The commencement of everything — the origin of the Universe — is one subject where scientific and religious interpretations sometimes collide. This isn’t because they take the same response to the situation; obviously, they don’t. It’s because the question they’re both being asked seems to be the same.

We’re curious as to how all of it came to be. We really like to know because our tale would be meaningless without it. We are the Universe’s products, and the tale of the Planet is ultimately our story as well.

The Universe’s Origin

If the origins of life are enigmatic, the origins of the Universe are immeasurably more so. After all, by definition, the Universe encompasses everything. How did everything appear out of nowhere?

Science’s task is to come up with insights that do not rely on divine intervention. We comply with the law of nature as our guide. Because of this constraint, describing the genesis of the Universe is a significant conceptual difficulty for science.
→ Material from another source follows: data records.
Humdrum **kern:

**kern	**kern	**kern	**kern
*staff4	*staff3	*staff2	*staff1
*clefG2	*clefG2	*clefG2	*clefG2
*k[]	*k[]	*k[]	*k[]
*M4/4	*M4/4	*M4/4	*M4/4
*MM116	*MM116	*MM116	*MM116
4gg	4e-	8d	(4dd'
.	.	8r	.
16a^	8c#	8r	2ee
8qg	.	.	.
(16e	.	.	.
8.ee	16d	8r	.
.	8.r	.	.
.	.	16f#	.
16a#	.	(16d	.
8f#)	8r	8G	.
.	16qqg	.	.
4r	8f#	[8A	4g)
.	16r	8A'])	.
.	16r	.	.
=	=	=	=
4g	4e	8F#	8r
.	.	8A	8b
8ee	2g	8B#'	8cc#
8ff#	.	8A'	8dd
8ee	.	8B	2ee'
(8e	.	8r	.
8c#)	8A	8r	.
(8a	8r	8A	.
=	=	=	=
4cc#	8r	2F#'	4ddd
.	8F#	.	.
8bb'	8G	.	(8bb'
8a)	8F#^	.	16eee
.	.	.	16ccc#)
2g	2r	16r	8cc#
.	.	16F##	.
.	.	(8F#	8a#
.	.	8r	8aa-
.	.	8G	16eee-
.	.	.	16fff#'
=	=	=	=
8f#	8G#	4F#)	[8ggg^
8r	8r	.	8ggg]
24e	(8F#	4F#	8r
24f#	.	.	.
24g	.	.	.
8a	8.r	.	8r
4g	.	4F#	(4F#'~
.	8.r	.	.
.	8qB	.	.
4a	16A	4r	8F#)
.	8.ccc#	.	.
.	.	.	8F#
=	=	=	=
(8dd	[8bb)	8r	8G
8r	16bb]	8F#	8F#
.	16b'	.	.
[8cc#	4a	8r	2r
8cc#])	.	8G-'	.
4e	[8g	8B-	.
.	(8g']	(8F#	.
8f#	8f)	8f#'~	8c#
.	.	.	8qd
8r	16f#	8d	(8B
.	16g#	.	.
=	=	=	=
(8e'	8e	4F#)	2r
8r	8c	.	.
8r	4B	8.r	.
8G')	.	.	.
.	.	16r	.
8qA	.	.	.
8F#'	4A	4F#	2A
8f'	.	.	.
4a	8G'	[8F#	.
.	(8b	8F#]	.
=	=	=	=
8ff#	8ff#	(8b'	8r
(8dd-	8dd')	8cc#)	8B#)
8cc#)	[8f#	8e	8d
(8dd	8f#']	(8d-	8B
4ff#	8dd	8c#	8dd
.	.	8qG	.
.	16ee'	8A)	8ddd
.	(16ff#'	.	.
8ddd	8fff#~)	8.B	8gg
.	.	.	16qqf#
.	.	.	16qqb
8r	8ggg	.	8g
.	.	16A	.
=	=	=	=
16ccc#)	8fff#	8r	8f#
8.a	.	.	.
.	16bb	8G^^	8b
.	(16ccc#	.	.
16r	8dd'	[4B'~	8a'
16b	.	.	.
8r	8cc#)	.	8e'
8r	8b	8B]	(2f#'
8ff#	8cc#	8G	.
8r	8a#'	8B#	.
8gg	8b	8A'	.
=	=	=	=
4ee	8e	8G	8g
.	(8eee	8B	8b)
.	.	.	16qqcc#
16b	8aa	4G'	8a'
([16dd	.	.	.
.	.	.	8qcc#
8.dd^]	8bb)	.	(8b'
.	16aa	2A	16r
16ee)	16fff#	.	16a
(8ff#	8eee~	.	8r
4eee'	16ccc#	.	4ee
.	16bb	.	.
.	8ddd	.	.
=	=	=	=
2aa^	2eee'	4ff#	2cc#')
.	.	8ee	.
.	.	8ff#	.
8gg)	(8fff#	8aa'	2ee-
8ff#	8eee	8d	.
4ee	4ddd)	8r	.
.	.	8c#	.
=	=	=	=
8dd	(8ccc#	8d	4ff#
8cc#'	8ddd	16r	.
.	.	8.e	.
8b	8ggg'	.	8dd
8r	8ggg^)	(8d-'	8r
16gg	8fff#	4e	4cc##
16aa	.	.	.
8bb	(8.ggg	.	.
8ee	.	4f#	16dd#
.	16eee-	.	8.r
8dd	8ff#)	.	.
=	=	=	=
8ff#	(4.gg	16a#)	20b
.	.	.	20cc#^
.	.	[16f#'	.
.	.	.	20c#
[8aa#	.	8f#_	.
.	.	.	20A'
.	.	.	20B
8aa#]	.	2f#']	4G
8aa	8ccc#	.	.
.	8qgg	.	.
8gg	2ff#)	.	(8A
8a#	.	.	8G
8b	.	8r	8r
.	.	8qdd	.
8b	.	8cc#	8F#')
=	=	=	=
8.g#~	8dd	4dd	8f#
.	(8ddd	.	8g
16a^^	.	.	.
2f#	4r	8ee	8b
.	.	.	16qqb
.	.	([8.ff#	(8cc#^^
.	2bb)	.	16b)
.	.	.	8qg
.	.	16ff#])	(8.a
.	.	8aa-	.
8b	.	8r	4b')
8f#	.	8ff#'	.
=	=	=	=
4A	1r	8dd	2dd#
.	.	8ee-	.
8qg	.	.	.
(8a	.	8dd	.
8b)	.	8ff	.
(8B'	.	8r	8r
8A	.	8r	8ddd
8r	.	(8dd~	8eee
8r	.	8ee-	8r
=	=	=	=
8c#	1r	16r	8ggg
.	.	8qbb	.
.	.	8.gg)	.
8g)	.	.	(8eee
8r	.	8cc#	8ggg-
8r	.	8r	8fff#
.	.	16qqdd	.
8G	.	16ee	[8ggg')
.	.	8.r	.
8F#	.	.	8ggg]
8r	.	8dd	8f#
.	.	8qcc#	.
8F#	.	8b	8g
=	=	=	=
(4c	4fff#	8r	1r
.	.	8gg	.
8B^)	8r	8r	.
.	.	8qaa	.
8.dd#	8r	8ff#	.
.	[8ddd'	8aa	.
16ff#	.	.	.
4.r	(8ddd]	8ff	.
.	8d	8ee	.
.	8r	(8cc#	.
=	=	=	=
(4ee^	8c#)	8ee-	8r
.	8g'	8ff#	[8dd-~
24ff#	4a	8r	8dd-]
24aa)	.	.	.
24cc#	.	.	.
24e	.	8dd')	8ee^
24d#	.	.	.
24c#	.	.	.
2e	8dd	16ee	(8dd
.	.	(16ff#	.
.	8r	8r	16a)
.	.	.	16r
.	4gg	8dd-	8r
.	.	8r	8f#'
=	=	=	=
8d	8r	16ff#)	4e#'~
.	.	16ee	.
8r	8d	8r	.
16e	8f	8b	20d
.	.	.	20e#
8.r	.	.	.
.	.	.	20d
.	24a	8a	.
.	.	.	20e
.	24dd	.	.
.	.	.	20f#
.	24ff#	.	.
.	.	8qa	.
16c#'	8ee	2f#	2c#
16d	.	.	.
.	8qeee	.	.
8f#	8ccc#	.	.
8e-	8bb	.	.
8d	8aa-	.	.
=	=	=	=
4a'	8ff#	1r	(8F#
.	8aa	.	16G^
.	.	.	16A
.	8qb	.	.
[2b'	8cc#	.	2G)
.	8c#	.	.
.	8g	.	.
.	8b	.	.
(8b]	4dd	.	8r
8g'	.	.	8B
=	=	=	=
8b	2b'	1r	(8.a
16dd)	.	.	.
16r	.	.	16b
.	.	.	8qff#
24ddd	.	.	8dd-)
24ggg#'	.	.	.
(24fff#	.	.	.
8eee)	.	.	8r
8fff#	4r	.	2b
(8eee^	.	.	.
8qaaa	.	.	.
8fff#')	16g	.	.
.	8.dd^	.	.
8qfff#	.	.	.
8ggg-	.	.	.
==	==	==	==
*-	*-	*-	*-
Science evolves inside well-defined conceptual frameworks. Science would have to explain itself in attempt to elucidate the origin of everything. And we’d need a new kind of scientific reasoning to do so.

The Universe’s Saga cannot Begin on the Back of the Book


The two pillars of twentieth-century physics underpin current explanations of the Universe’s formation. General relativity, Einstein’s hypothesis that gravity is created by the warping of space induced by the existence of mass, is the first pillar. Quantum physics, which explains the realm of atomic and subatomic, is the second pillar. Linking the two is logical, given that the Universe was tiny even in its youth for subatomic particles to be significant.